### [WHAT IS BEING ASKED]
Where a line below holds the string "down", copy that line.

### [DATA FOR ANALYSIS]
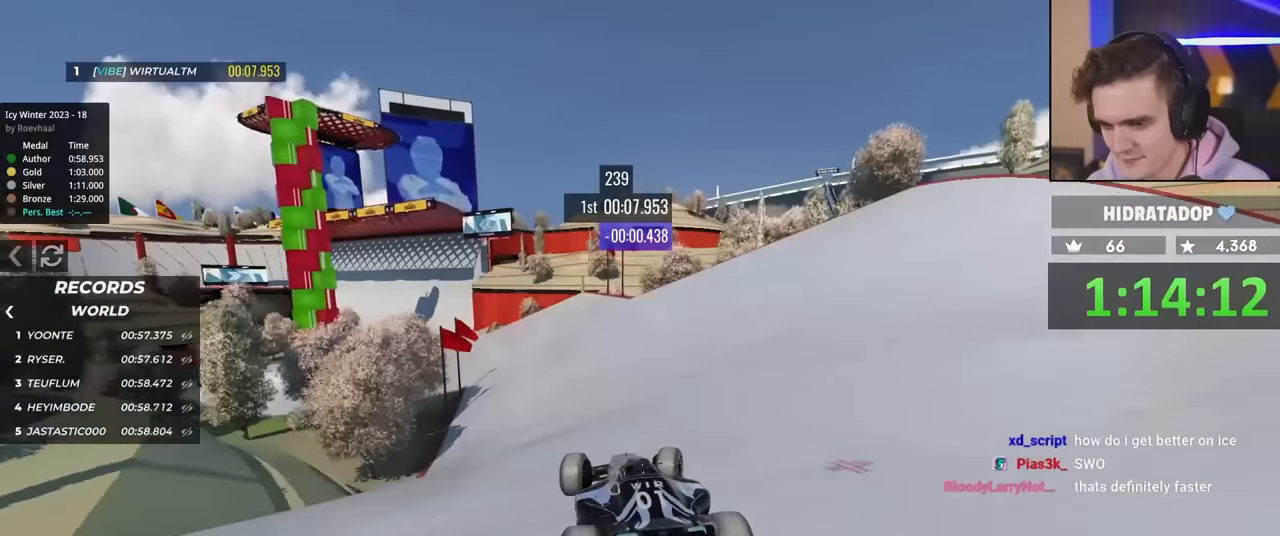
{"keys": ["right", "up"], "events": []}
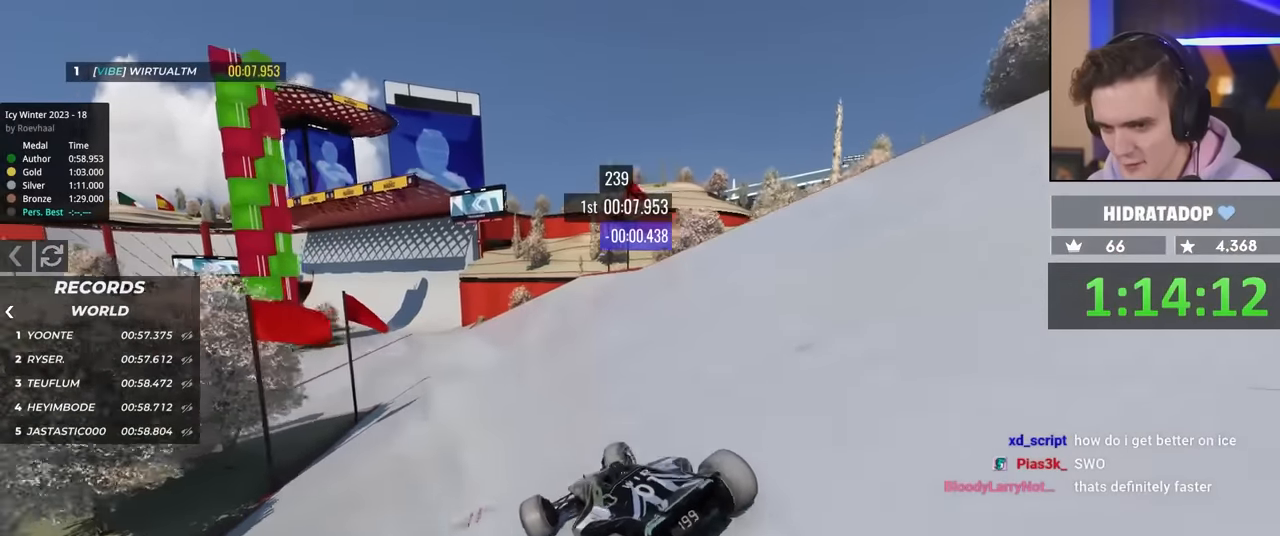
{"keys": ["right", "up"], "events": []}
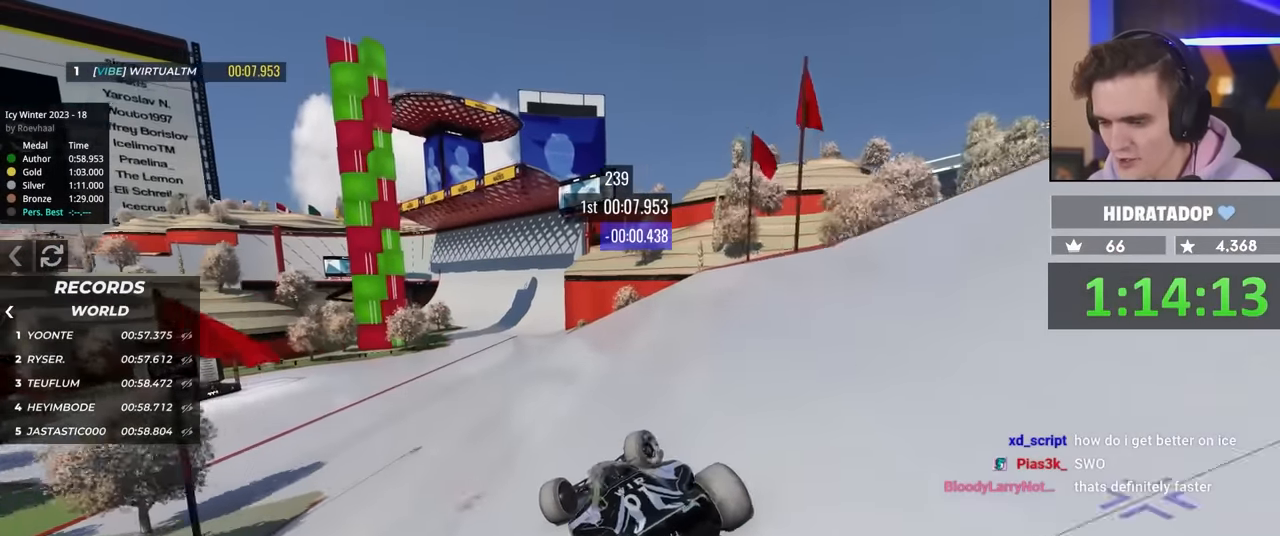
{"keys": ["left", "up"], "events": [[150, "right", "up"], [250, "left", "down"]]}
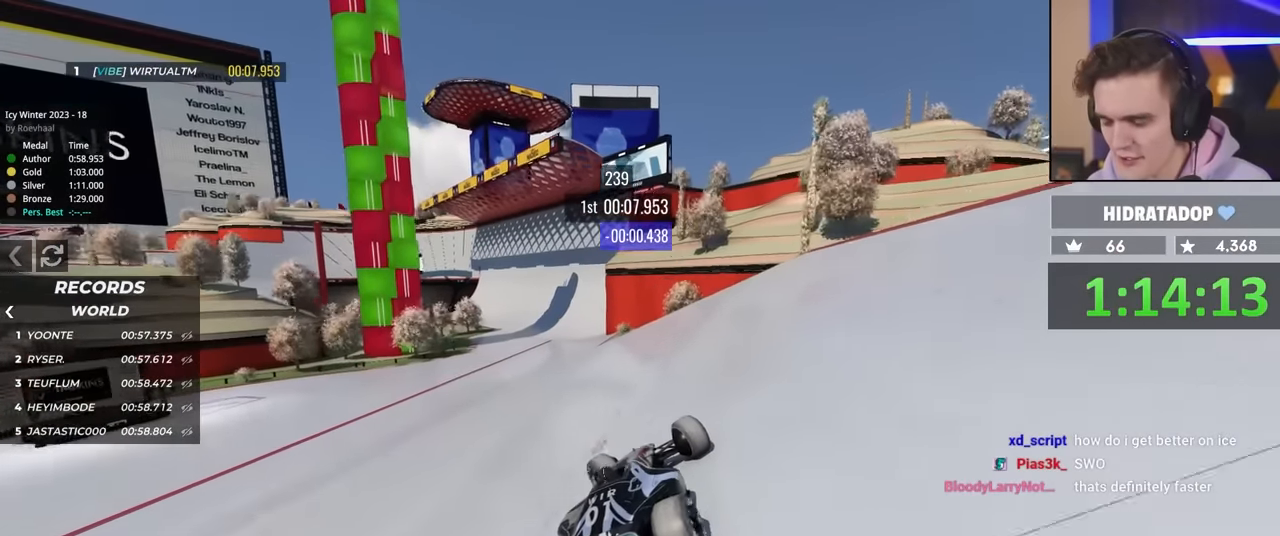
{"keys": ["up"], "events": [[483, "left", "up"]]}
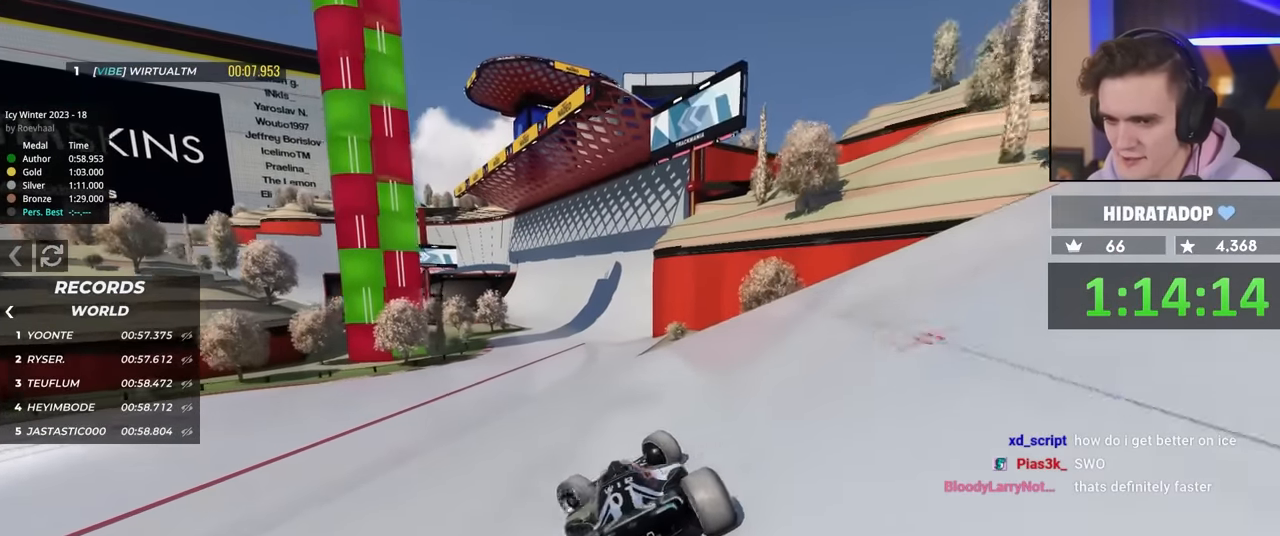
{"keys": ["right", "up"], "events": [[33, "right", "down"]]}
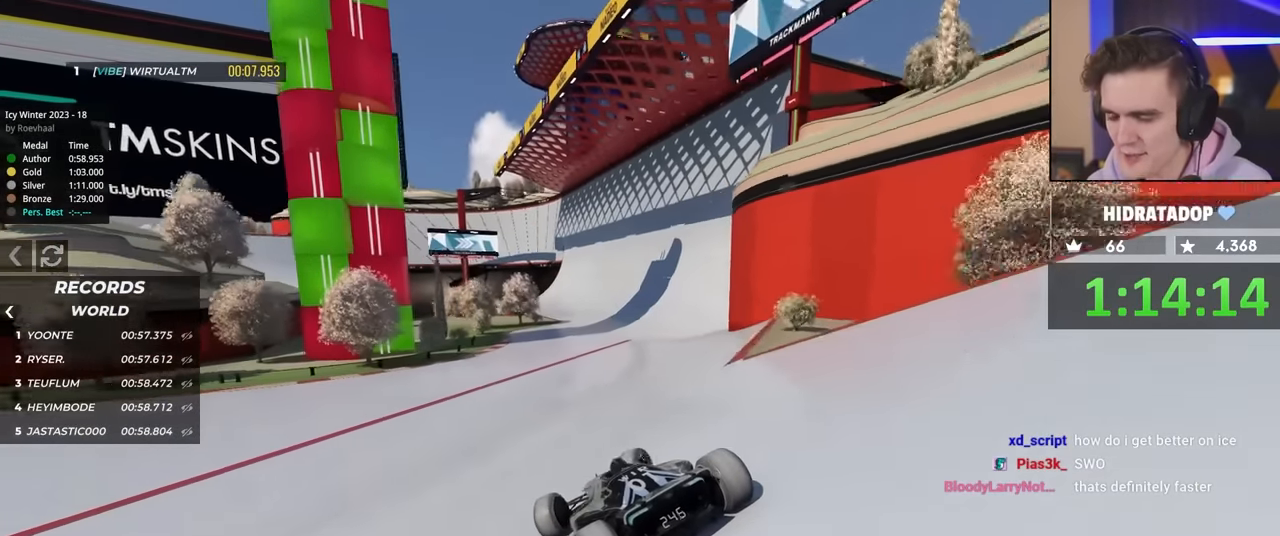
{"keys": ["up"], "events": [[17, "right", "up"], [383, "right", "down"], [483, "right", "up"]]}
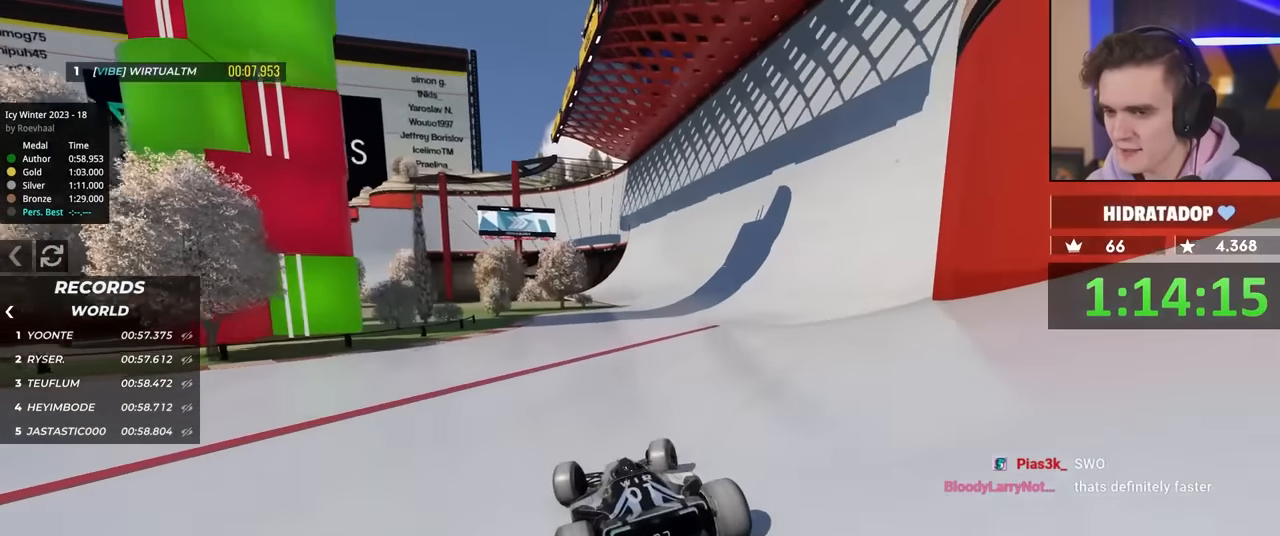
{"keys": ["right", "up"], "events": [[267, "right", "down"]]}
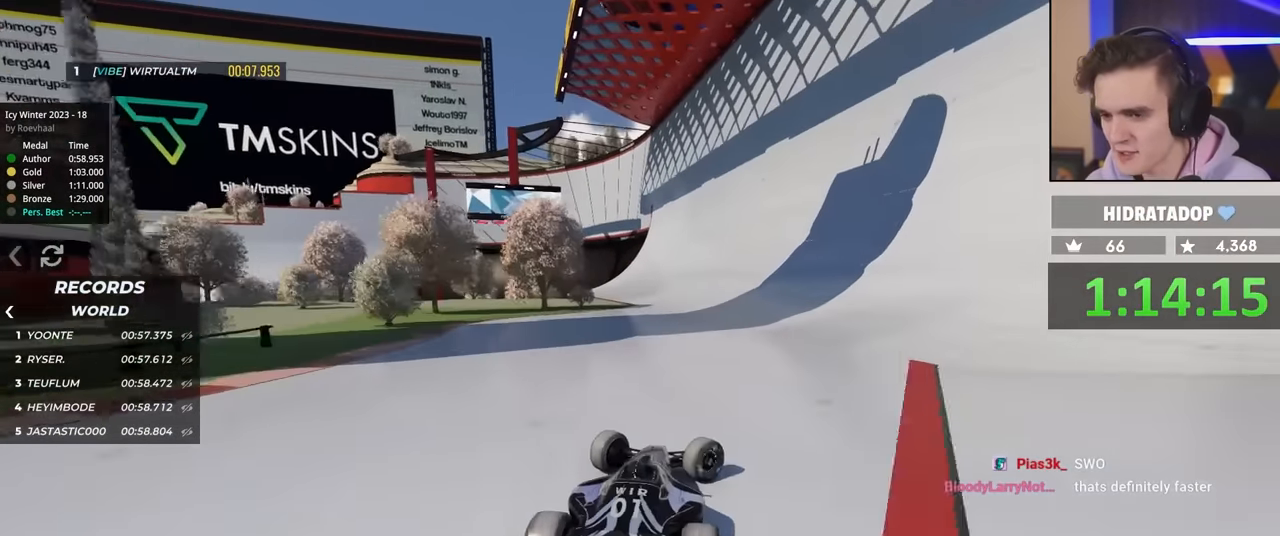
{"keys": ["left", "up"], "events": [[83, "right", "up"], [183, "left", "down"]]}
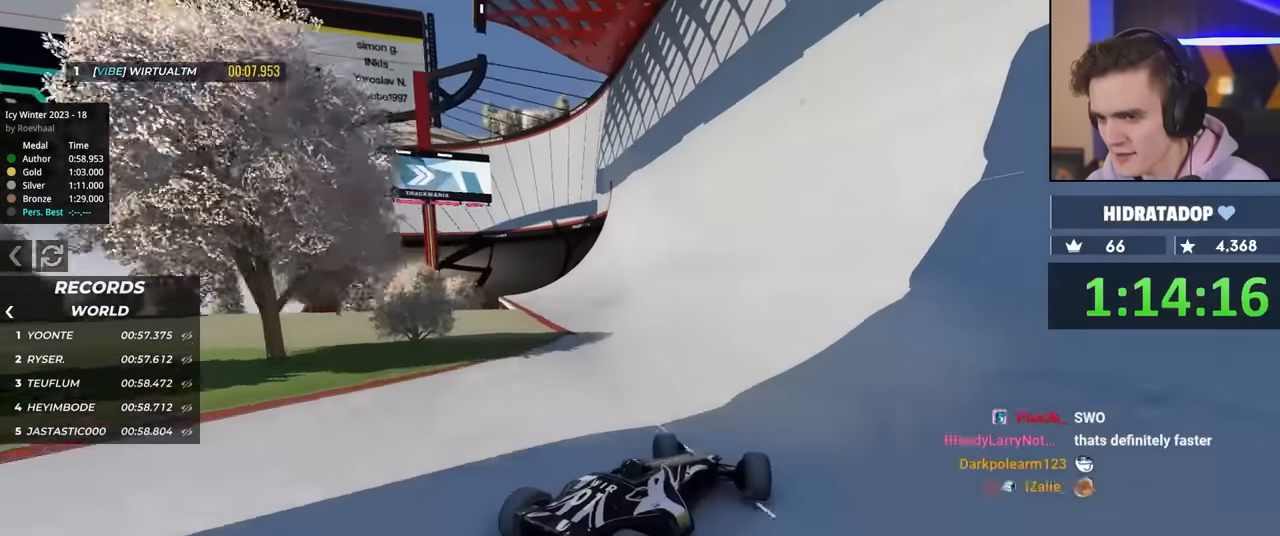
{"keys": ["left", "up"], "events": []}
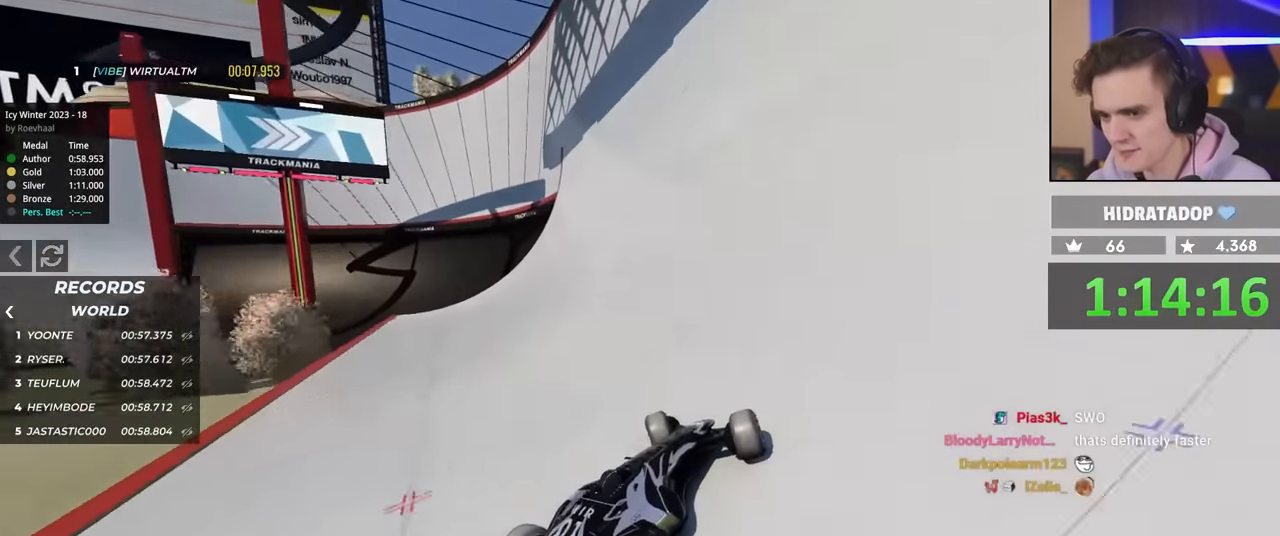
{"keys": ["right", "up"], "events": [[117, "left", "up"], [167, "left", "down"], [267, "left", "up"], [400, "right", "down"]]}
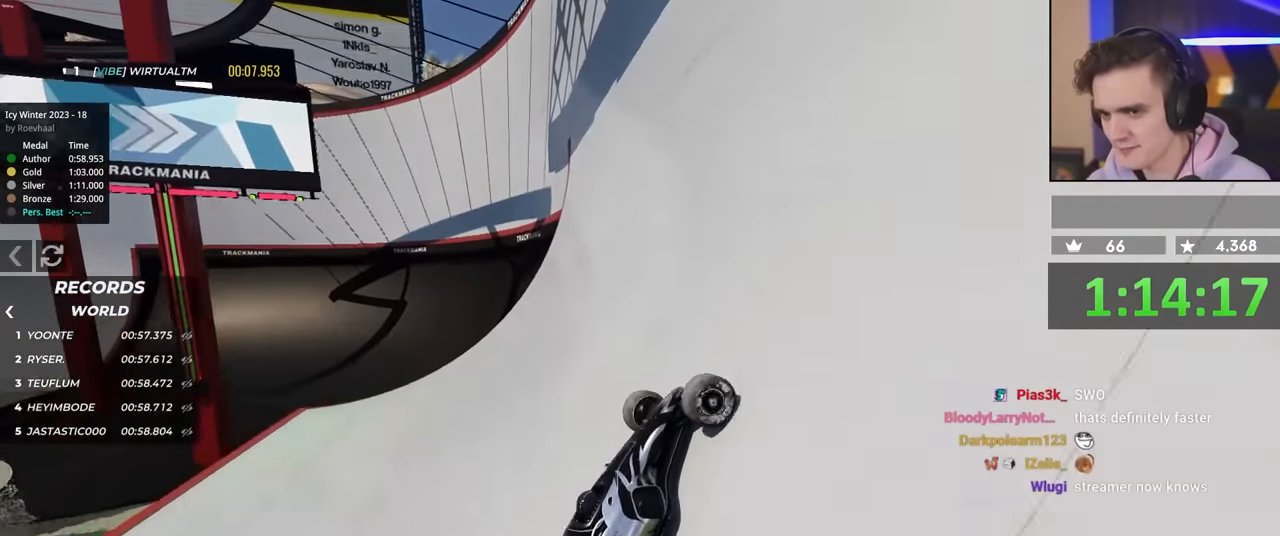
{"keys": ["left", "up"], "events": [[367, "right", "up"], [417, "left", "down"]]}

### [SOLUTION]
{"keys": ["left", "up"], "events": [[150, "right", "up"], [250, "left", "down"]]}
{"keys": ["right", "up"], "events": [[33, "right", "down"]]}
{"keys": ["up"], "events": [[17, "right", "up"], [383, "right", "down"], [483, "right", "up"]]}
{"keys": ["right", "up"], "events": [[267, "right", "down"]]}
{"keys": ["left", "up"], "events": [[83, "right", "up"], [183, "left", "down"]]}
{"keys": ["right", "up"], "events": [[117, "left", "up"], [167, "left", "down"], [267, "left", "up"], [400, "right", "down"]]}
{"keys": ["left", "up"], "events": [[367, "right", "up"], [417, "left", "down"]]}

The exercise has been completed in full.